May 3, 1998

Kappa Alpha Psi Target of Kansas Investigation


PRINCESS ANNE, MD -- Nearly two weeks after five University of Maryland, Eastern Shore students were hospitalized for injuries sustained during violent hazing, Kansas State University has suspended its chapter of the same fraternity.

Officials at the Manhattan, Kan., campus say the Kappa Alpha Psi fraternity could face expulsion after an investigation into how a 23-year-old alumnus was severely injured in an off-campus apartment.

Pat Bosco, dean of student life at Kansas State, said Ernest Harris Jr. graduated in December with a degree in business administration. He was treated at a Kansas hospital Saturday, apparently after being beaten by a member of the fraternity chapter, Bosco said.
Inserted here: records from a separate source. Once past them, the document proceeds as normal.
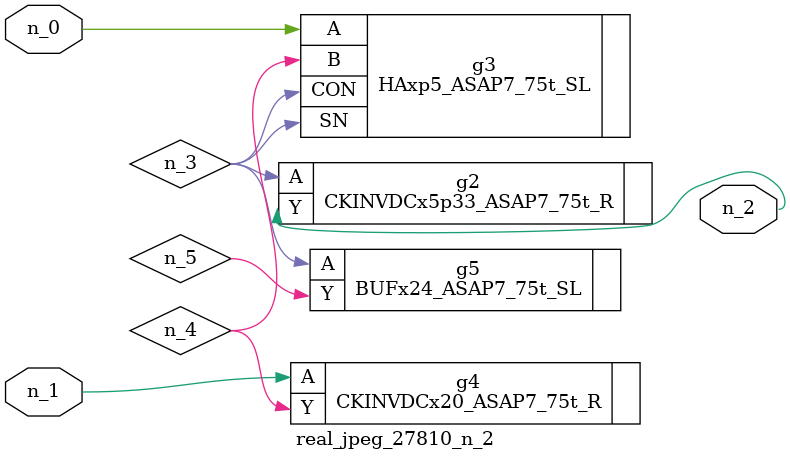
<source format=v>
module real_jpeg_27810_n_2 (n_1, n_0, n_2);

input n_1;
input n_0;

output n_2;

wire n_4;
wire n_3;

HAxp5_ASAP7_75t_SL g3 ( 
.A(n_0),
.B(n_4),
.CON(n_3),
.SN(n_3)
);

CKINVDCx20_ASAP7_75t_R g4 ( 
.A(n_1),
.Y(n_4)
);

CKINVDCx5p33_ASAP7_75t_R g2 ( 
.A(n_3),
.Y(n_2)
);

BUFx24_ASAP7_75t_SL g5 ( 
.A(n_3),
.Y(n_5)
);


endmodule
</source>
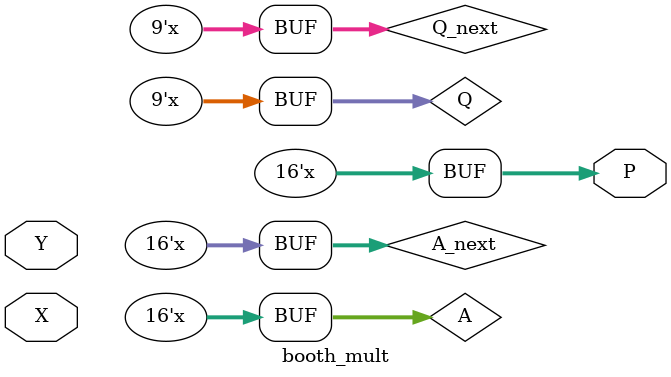
<source format=sv>
module booth_mult (
    input [7:0] X, Y,
    output [15:0] P
);
    reg [15:0] A;
    reg [8:0] Q;
    reg [15:0] A_next;
    reg [8:0] Q_next;
    
    always @(*) begin
        // Initialize A and Q
        A_next = 16'b0;
        Q_next = {Y, 1'b0};
        
        // Booth iteration logic
        case(Q[1:0])
            2'b01: A_next = A + {X, 8'b0};
            2'b10: A_next = A - {X, 8'b0};
            default: A_next = A;
        endcase
        
        // Shift operation
        {A_next, Q_next} = {A_next[15], A_next, Q[8:1]};
        
        // Register update
        A = A_next;
        Q = Q_next;
    end
    
    assign P = A;
endmodule
</source>
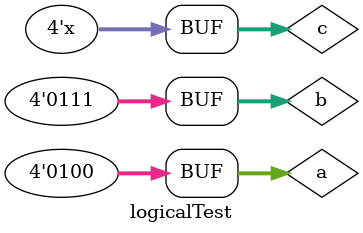
<source format=v>
module logicalTest();
reg [3:0] a ;
reg [3:0] b;
reg [3:0] c;
initial begin
    a = 4;
    b = 7;
    c = 4'hx; 
    $display("a && b : ", a && b);
    $display("a || b : ", a || b);
    $display("!a : ", !a );
    $display("a || c : ", a || c);
    $display("!c :", !c);
end
endmodule
</source>
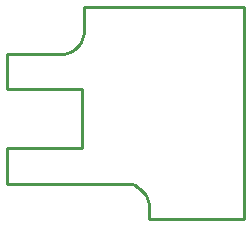
<source format=gko>
%FSLAX24Y24*%
%MOIN*%
G70*
G01*
G75*
%ADD10C,0.0060*%
%ADD11C,0.0256*%
%ADD12R,0.1496X0.0472*%
%ADD13R,0.2480X0.0866*%
%ADD14R,0.1299X0.1122*%
%ADD15R,0.2362X0.0787*%
%ADD16R,0.0142X0.0394*%
%ADD17C,0.0142*%
%ADD18C,0.0100*%
%ADD19C,0.0260*%
%ADD20R,0.0236X0.0157*%
%ADD21R,0.1576X0.0552*%
%ADD22R,0.2560X0.0946*%
%ADD23R,0.1379X0.1202*%
%ADD24R,0.2442X0.0867*%
%ADD25R,0.0201X0.0453*%
%ADD26C,0.0080*%
D18*
X398425Y394095D02*
X398418Y394197D01*
X398398Y394298D01*
X398365Y394396D01*
X398320Y394488D01*
X398262Y394574D01*
X398195Y394651D01*
X398117Y394719D01*
X398032Y394776D01*
X397939Y394822D01*
X397842Y394855D01*
X397741Y394875D01*
X397638Y394882D01*
X395472Y399213D02*
X395575Y399219D01*
X395676Y399239D01*
X395774Y399273D01*
X395866Y399318D01*
X395952Y399375D01*
X396029Y399443D01*
X396097Y399521D01*
X396154Y399606D01*
X396200Y399699D01*
X396233Y399796D01*
X396253Y399897D01*
X396260Y400000D01*
X393701Y394882D02*
X397638D01*
X398425Y393701D02*
Y394095D01*
X393701Y399213D02*
X395472D01*
X393701Y398032D02*
X396181D01*
X393701Y396063D02*
X396181D01*
X393701Y398032D02*
Y399213D01*
Y394882D02*
Y396063D01*
X396181D02*
Y398032D01*
X398425Y393701D02*
X401575D01*
Y400787D01*
X396260D02*
X401575D01*
X396260Y400000D02*
Y400787D01*
M02*

</source>
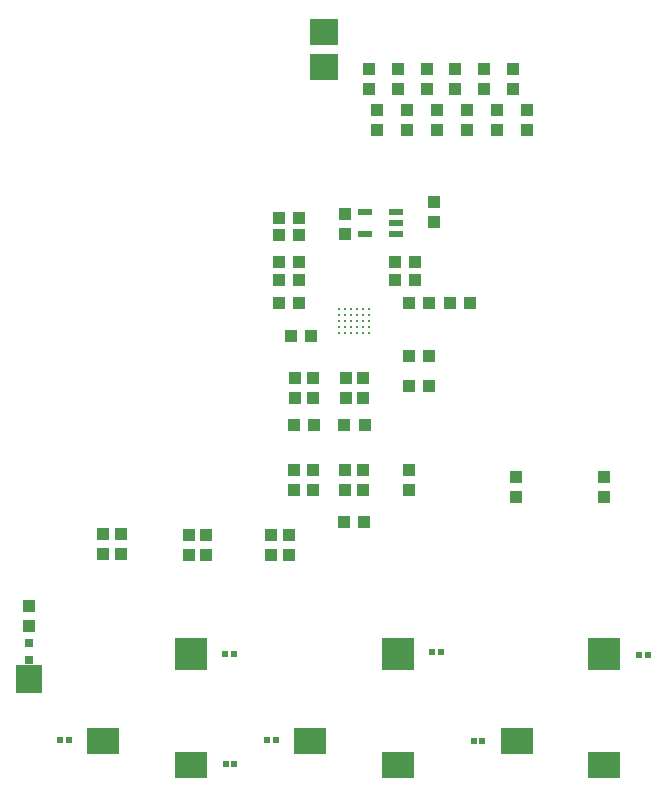
<source format=gbr>
G04 EAGLE Gerber RS-274X export*
G75*
%MOMM*%
%FSLAX34Y34*%
%LPD*%
%INSolderpaste Top*%
%IPPOS*%
%AMOC8*
5,1,8,0,0,1.08239X$1,22.5*%
G01*
%ADD10R,2.800000X2.200000*%
%ADD11R,2.800000X2.800000*%
%ADD12R,1.000000X1.100000*%
%ADD13R,0.800000X0.800000*%
%ADD14R,2.235200X2.489200*%
%ADD15C,0.249938*%
%ADD16R,1.100000X1.000000*%
%ADD17R,1.200000X0.550000*%
%ADD18R,0.470000X0.600000*%
%ADD19R,2.489200X2.235200*%


D10*
X313000Y44000D03*
X387000Y24000D03*
D11*
X387000Y118000D03*
D10*
X488000Y44000D03*
X562000Y24000D03*
D11*
X562000Y118000D03*
D10*
X138000Y44000D03*
X212000Y24000D03*
D11*
X212000Y118000D03*
D12*
X75000Y141500D03*
X75000Y158500D03*
D13*
X75000Y112500D03*
X75000Y127500D03*
D14*
X75000Y97000D03*
D15*
X362500Y390000D03*
X357500Y390000D03*
X352500Y390000D03*
X347500Y390000D03*
X342500Y390000D03*
X337500Y390000D03*
X362500Y395000D03*
X357500Y395000D03*
X352500Y395000D03*
X347500Y395000D03*
X342500Y395000D03*
X337500Y395000D03*
X362500Y400000D03*
X357500Y400000D03*
X352500Y400000D03*
X347500Y400000D03*
X342500Y400000D03*
X337500Y400000D03*
X362500Y405000D03*
X357500Y405000D03*
X352500Y405000D03*
X347500Y405000D03*
X342500Y405000D03*
X337500Y405000D03*
X362500Y410000D03*
X357500Y410000D03*
X352500Y410000D03*
X347500Y410000D03*
X342500Y410000D03*
X337500Y410000D03*
D12*
X562000Y268000D03*
X562000Y251000D03*
X487500Y268000D03*
X487500Y251000D03*
X358000Y352000D03*
X358000Y335000D03*
X343000Y335000D03*
X343000Y352000D03*
D16*
X359000Y312000D03*
X342000Y312000D03*
D12*
X315000Y352000D03*
X315000Y335000D03*
X300000Y335000D03*
X300000Y352000D03*
D16*
X316000Y312000D03*
X299000Y312000D03*
D12*
X210000Y218500D03*
X210000Y201500D03*
X138000Y219500D03*
X138000Y202500D03*
X280000Y218500D03*
X280000Y201500D03*
D16*
X313500Y387500D03*
X296500Y387500D03*
X431500Y415000D03*
X448500Y415000D03*
X413500Y370000D03*
X396500Y370000D03*
D12*
X342500Y490500D03*
X342500Y473500D03*
X417500Y500500D03*
X417500Y483500D03*
D17*
X385501Y473500D03*
X385501Y483000D03*
X385501Y492500D03*
X359499Y492500D03*
X359499Y473500D03*
D16*
X384500Y435000D03*
X401500Y435000D03*
X384500Y450000D03*
X401500Y450000D03*
X303500Y472500D03*
X286500Y472500D03*
X303500Y487500D03*
X286500Y487500D03*
X303500Y435000D03*
X286500Y435000D03*
X286500Y415000D03*
X303500Y415000D03*
X413500Y415000D03*
X396500Y415000D03*
D12*
X497000Y578500D03*
X497000Y561500D03*
X471600Y578500D03*
X471600Y561500D03*
X446200Y578500D03*
X446200Y561500D03*
X420800Y578500D03*
X420800Y561500D03*
X395400Y578500D03*
X395400Y561500D03*
X370000Y578500D03*
X370000Y561500D03*
D16*
X396500Y345000D03*
X413500Y345000D03*
D18*
X591350Y117500D03*
X598650Y117500D03*
X458650Y44000D03*
X451350Y44000D03*
X283650Y45000D03*
X276350Y45000D03*
X416350Y120000D03*
X423650Y120000D03*
X248650Y25000D03*
X241350Y25000D03*
X101350Y45000D03*
X108650Y45000D03*
X248150Y118000D03*
X240850Y118000D03*
D12*
X411500Y613250D03*
X411500Y596250D03*
X436000Y613250D03*
X436000Y596250D03*
X387000Y613250D03*
X387000Y596250D03*
D19*
X324936Y615000D03*
D12*
X485000Y613250D03*
X485000Y596250D03*
X362500Y613250D03*
X362500Y596250D03*
X460500Y613250D03*
X460500Y596250D03*
D19*
X324936Y645000D03*
D16*
X303500Y450000D03*
X286500Y450000D03*
X341500Y230000D03*
X358500Y230000D03*
D12*
X225000Y218500D03*
X225000Y201500D03*
X153000Y219500D03*
X153000Y202500D03*
X295000Y218500D03*
X295000Y201500D03*
X358000Y273500D03*
X358000Y256500D03*
X342500Y273500D03*
X342500Y256500D03*
X315500Y273500D03*
X315500Y256500D03*
X299500Y273500D03*
X299500Y256500D03*
X396500Y273500D03*
X396500Y256500D03*
M02*

</source>
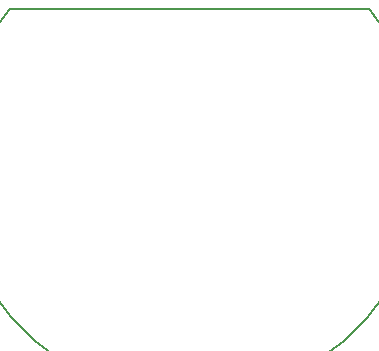
<source format=gm1>
G04 #@! TF.FileFunction,Profile,NP*
%FSLAX46Y46*%
G04 Gerber Fmt 4.6, Leading zero omitted, Abs format (unit mm)*
G04 Created by KiCad (PCBNEW 4.0.2+e4-6225~38~ubuntu14.04.1-stable) date Wed 20 Jul 2016 03:53:55 BST*
%MOMM*%
G01*
G04 APERTURE LIST*
%ADD10C,0.100000*%
%ADD11C,0.150000*%
G04 APERTURE END LIST*
D10*
D11*
X84800000Y-87000000D02*
X115200000Y-87000000D01*
X84800000Y-87000000D02*
G75*
G03X115200000Y-87000000I15200000J-13000000D01*
G01*
M02*

</source>
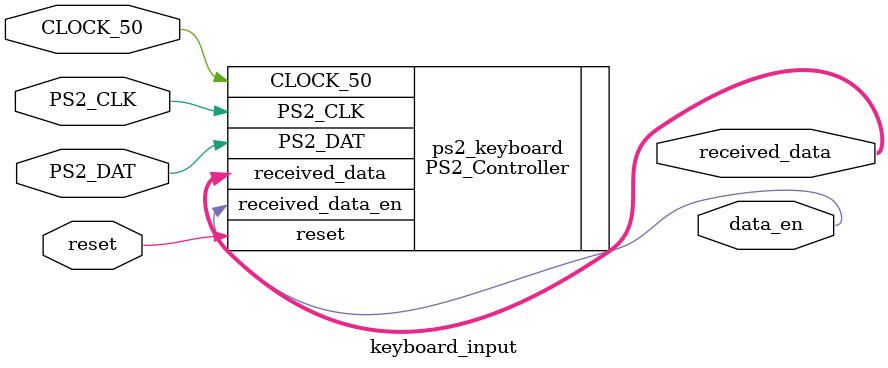
<source format=v>
module keyboard_input(
    input CLOCK_50, 
    inout PS2_CLK, PS2_DAT,
    input reset,
    output [7:0] received_data,
	 output data_en
);

always @ (posedge CLOCK_50) begin
    dataOutput = 8'b0;
end

PS2_Controller ps2_keyboard(.CLOCK_50(CLOCK_50), .reset(reset),
                             .PS2_CLK(PS2_CLK), .PS2_DAT(PS2_DAT),
                             .received_data(received_data), .received_data_en(data_en));
endmodule


</source>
In Philadelphia, Richard Lee Snow, national executive director of Kappa Alpha Psi, said the national fraternity is investigating both incidents. But he would not say if the two chapters could face sanctions.

"We will take appropriate action, but at this time we do not have the facts," Snow said. "Our concern goes out to our brothers who were injured. No one should have to undergo something like this in pursuit of an education."

Snow said he had not spoken to anyone at the UMES chapter.

The UMES chapter has "no more than 15 members," Snow said. The five young men who were admitted April 8 to Peninsula Regional Medical Center in Salisbury were fraternity members, not pledges, he said.

In an earlier incident, Kappa Alpha Psi agreed in 1996 to pay $2.25 million to the parents of a Southeast Missouri State University student who died after a hazing ritual in 1994.

Walter Kimbrow, an administrator and professor at Old Dominion University in Norfolk, Va., who has researched the initiation practices of some black fraternities, said national organizations have not done enough to educate members.

"It's happening everywhere, and the national organizations have failed miserably at the campus level," Kimbrow said. "They're preaching a lot about the need for education and re-education about hazing, but it's mostly just rhetoric."

In 1990, the National Pan-Hellenic Council -- a group of historically black national fraternities -- agreed to outlaw pledging, a move to halt violence that appears to have had the opposite effect, Kimbrow said.

"It just seems to have driven these kinds of activities underground and made them more secretive," Kimbrow said. "It's taken it all out of the watchful eye of the national organizations. They tried to legislate a cultural change and that just hasn't worked."

Snow refused to respond to Kimbrow's comments.

In Princess Anne, police are continuing to question Kappa Alpha Psi members about what happened in their house. Police say the five UMES students who were hospitalized appeared to have been beaten daily with canes or wooden paddles from Feb. 8 to April 4.

Prosecutors hope to receive a report this week, but no charges have been filed, said Capt. Greg Shipley, a spokesman for the Maryland State Police.